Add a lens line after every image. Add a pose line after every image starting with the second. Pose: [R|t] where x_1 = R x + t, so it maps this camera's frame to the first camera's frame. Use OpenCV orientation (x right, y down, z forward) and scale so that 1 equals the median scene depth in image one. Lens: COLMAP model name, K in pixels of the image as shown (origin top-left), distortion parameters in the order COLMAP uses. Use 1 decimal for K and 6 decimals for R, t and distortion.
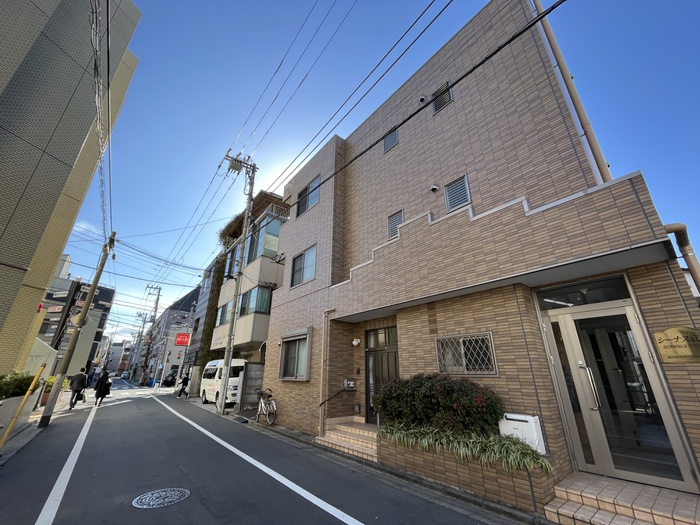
---------------
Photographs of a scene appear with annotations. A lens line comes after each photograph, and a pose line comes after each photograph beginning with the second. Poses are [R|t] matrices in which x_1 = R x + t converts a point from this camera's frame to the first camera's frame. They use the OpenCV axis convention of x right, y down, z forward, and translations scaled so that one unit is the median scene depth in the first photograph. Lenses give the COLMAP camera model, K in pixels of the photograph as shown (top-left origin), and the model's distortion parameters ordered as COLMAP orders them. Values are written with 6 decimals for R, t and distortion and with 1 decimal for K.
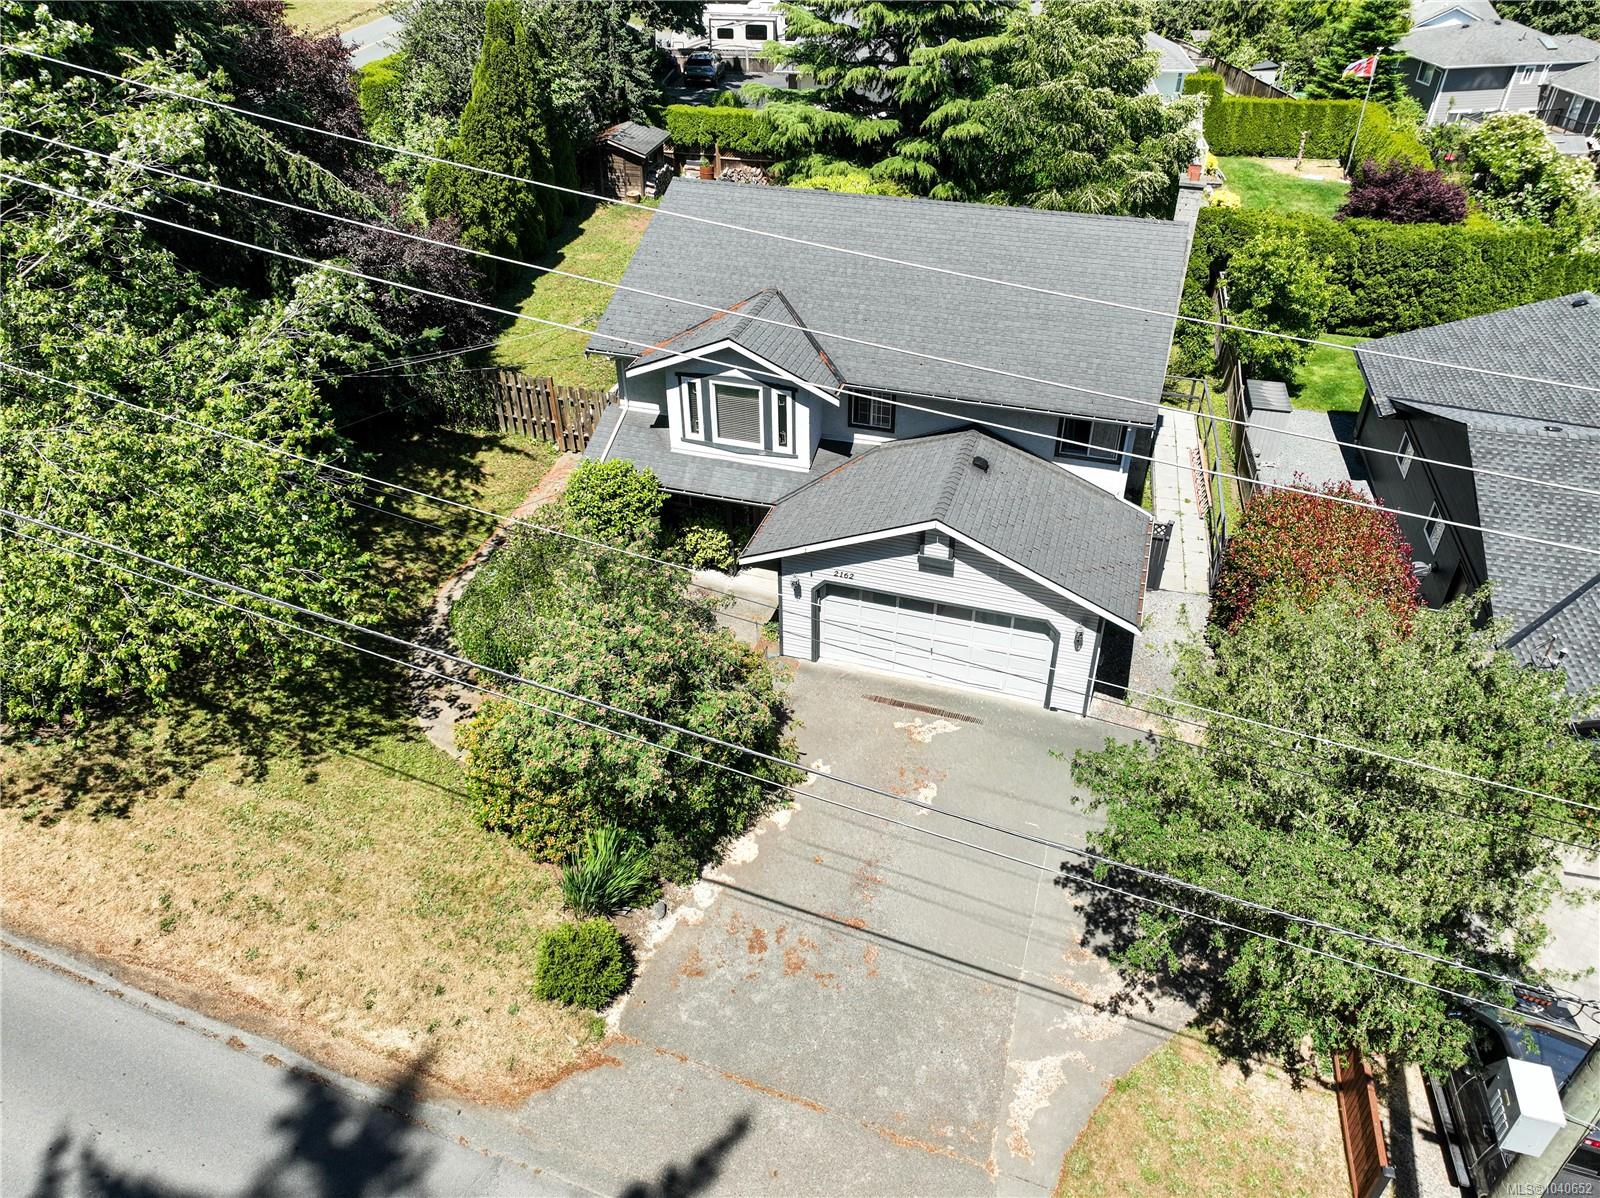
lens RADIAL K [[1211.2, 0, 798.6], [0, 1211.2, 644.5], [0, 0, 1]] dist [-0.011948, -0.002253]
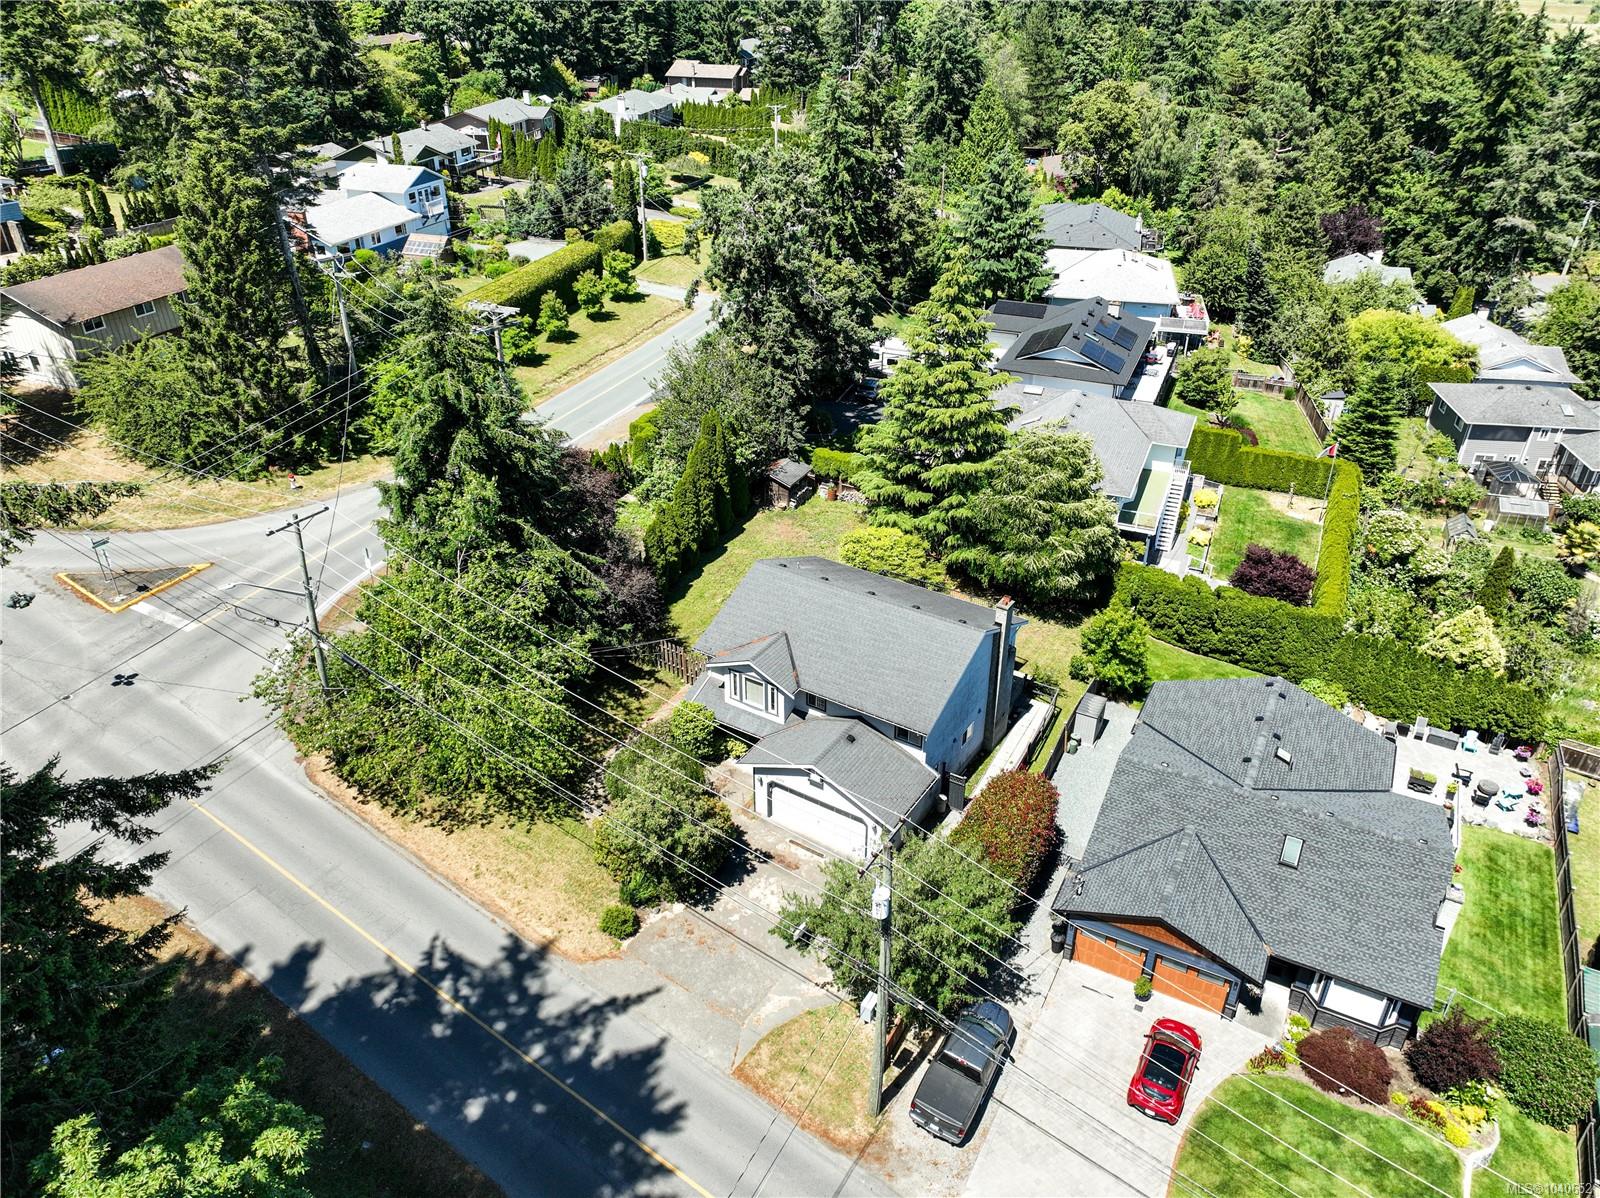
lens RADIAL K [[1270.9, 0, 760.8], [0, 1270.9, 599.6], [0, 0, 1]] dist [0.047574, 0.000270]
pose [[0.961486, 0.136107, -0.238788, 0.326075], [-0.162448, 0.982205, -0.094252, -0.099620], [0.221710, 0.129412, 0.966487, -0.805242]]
---------------
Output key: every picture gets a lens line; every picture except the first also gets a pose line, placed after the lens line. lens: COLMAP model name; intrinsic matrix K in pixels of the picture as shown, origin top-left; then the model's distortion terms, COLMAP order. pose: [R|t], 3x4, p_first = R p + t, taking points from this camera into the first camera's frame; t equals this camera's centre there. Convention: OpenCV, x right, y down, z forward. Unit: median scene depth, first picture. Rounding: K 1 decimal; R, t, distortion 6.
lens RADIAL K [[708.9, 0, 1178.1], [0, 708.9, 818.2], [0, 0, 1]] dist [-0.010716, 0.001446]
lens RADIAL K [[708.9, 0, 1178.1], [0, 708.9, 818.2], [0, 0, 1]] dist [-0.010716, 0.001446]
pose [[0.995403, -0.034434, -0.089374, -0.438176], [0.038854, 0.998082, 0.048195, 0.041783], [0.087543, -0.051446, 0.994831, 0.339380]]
---------------
PROBLEM TO WORK ON:
Please write out the lines from the one containing "Output key: every" through the one containing "-0.051446, 0.994831, 0.339380]]", both included, as a numbered list with blank lines omitted.

PROBLEM SOLUTION:
1. Output key: every picture gets a lens line; every picture except the first also gets a pose line, placed after the lens line. lens: COLMAP model name; intrinsic matrix K in pixels of the picture as shown, origin top-left; then the model's distortion terms, COLMAP order. pose: [R|t], 3x4, p_first = R p + t, taking points from this camera into the first camera's frame; t equals this camera's centre there. Convention: OpenCV, x right, y down, z forward. Unit: median scene depth, first picture. Rounding: K 1 decimal; R, t, distortion 6.
2. lens RADIAL K [[708.9, 0, 1178.1], [0, 708.9, 818.2], [0, 0, 1]] dist [-0.010716, 0.001446]
3. lens RADIAL K [[708.9, 0, 1178.1], [0, 708.9, 818.2], [0, 0, 1]] dist [-0.010716, 0.001446]
4. pose [[0.995403, -0.034434, -0.089374, -0.438176], [0.038854, 0.998082, 0.048195, 0.041783], [0.087543, -0.051446, 0.994831, 0.339380]]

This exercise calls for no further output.